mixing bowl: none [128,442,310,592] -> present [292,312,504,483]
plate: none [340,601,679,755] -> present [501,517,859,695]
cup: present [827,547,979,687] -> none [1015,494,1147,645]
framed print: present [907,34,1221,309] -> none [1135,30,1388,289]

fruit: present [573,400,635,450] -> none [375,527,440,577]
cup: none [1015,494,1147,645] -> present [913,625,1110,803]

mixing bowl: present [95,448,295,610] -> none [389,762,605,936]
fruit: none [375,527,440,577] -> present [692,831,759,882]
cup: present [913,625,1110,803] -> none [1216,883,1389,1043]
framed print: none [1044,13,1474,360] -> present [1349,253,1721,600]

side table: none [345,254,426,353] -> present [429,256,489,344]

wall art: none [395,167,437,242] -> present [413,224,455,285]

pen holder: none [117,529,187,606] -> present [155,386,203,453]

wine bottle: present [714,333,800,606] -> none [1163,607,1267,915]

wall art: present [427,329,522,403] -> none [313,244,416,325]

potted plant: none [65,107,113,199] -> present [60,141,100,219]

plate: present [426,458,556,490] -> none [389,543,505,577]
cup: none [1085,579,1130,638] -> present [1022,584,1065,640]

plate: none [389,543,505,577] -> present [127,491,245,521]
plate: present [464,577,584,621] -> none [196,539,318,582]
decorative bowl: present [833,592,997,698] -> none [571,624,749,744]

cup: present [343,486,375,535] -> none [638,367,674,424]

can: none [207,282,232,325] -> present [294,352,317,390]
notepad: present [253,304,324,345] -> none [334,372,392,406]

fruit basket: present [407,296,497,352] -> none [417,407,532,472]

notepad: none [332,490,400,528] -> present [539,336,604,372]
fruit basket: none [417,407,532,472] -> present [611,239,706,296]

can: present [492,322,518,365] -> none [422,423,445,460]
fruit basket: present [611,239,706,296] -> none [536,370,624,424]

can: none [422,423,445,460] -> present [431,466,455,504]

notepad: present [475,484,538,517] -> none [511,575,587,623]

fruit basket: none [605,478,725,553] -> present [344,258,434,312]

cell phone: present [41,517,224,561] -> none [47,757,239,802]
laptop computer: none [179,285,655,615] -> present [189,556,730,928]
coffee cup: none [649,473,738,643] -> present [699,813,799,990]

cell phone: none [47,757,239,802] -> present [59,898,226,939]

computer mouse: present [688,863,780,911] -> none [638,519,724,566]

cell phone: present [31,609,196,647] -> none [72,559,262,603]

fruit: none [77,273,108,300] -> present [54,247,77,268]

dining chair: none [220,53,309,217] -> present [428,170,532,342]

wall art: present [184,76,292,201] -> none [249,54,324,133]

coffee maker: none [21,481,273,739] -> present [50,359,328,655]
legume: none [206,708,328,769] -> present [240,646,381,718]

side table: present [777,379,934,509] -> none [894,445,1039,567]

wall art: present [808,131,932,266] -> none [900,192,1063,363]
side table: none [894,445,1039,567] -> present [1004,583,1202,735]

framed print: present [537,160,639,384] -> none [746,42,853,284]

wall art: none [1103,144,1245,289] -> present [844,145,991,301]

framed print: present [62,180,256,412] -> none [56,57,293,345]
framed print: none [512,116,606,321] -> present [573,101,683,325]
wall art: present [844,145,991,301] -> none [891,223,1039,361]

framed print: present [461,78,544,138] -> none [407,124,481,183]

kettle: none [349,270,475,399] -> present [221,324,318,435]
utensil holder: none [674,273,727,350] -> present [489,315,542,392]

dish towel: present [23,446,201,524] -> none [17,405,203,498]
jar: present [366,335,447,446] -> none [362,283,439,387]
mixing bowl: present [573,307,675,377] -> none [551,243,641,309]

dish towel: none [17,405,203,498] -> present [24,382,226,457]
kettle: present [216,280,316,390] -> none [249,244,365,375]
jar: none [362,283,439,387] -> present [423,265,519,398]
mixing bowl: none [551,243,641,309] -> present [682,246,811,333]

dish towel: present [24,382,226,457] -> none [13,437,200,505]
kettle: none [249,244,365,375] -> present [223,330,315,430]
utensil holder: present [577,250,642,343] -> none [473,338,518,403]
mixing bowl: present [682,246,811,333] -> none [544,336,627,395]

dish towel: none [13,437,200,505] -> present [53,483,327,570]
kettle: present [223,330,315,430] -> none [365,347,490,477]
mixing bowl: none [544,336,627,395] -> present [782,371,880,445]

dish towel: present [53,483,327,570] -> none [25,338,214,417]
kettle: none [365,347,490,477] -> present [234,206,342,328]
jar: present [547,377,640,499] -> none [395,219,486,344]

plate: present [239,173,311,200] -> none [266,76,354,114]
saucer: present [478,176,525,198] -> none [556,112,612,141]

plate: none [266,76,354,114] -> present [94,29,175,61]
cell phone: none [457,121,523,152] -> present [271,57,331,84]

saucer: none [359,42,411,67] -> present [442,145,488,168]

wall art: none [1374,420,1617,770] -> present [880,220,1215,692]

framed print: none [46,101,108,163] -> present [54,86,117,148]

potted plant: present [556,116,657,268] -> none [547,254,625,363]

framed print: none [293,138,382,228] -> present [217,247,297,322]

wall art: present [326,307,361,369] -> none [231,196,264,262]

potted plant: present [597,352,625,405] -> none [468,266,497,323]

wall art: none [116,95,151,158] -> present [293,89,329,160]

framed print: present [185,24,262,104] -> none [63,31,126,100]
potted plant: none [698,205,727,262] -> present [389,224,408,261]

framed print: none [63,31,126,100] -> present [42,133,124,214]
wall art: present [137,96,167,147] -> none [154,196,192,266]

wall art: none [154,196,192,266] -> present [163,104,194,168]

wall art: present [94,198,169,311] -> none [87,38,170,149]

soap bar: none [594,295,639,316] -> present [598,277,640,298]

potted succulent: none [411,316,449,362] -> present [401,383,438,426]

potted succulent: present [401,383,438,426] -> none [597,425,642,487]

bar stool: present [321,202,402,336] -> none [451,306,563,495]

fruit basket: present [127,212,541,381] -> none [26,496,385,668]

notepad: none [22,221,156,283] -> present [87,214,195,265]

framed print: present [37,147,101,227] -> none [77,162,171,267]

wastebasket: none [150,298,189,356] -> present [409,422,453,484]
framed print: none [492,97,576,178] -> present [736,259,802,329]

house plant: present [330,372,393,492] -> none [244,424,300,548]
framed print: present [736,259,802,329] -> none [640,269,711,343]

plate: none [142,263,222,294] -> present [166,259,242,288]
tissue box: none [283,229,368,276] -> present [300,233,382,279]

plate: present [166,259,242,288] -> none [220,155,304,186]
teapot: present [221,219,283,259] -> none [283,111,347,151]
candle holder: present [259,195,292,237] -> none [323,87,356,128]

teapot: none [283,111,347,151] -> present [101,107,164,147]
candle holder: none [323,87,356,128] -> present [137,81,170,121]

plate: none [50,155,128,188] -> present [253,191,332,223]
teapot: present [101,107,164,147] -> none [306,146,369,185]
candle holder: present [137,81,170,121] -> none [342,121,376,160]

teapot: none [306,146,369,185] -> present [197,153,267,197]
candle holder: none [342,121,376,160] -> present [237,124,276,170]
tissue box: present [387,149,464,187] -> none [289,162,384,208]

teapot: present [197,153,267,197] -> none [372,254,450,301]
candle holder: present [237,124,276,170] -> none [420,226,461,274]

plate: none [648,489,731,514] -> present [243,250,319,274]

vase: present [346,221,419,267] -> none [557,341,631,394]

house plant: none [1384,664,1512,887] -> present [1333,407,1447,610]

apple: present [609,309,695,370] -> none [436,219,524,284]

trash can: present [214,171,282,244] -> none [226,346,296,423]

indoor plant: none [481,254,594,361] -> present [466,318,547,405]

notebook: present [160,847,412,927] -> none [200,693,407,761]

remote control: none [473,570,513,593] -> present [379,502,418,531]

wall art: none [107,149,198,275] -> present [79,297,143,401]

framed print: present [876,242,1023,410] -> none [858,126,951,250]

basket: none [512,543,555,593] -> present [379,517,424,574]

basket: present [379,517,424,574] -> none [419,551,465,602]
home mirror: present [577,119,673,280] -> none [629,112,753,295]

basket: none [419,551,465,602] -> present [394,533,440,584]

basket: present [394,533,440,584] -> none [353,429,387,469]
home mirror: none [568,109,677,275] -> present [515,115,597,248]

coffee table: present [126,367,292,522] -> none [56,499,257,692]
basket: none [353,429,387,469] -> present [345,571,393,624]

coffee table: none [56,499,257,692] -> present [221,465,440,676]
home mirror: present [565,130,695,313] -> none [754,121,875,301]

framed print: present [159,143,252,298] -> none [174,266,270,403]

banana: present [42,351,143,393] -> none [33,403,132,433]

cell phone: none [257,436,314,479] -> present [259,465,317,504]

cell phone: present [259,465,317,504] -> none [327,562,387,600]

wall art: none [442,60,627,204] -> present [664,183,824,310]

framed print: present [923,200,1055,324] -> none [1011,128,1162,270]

TASK STATEMENT:
Where in the entries above does the word "kettle" appear? Copy each line that has it.

RESULT OF THIS TASK:
kettle: none [349,270,475,399] -> present [221,324,318,435]
kettle: present [216,280,316,390] -> none [249,244,365,375]
kettle: none [249,244,365,375] -> present [223,330,315,430]
kettle: present [223,330,315,430] -> none [365,347,490,477]
kettle: none [365,347,490,477] -> present [234,206,342,328]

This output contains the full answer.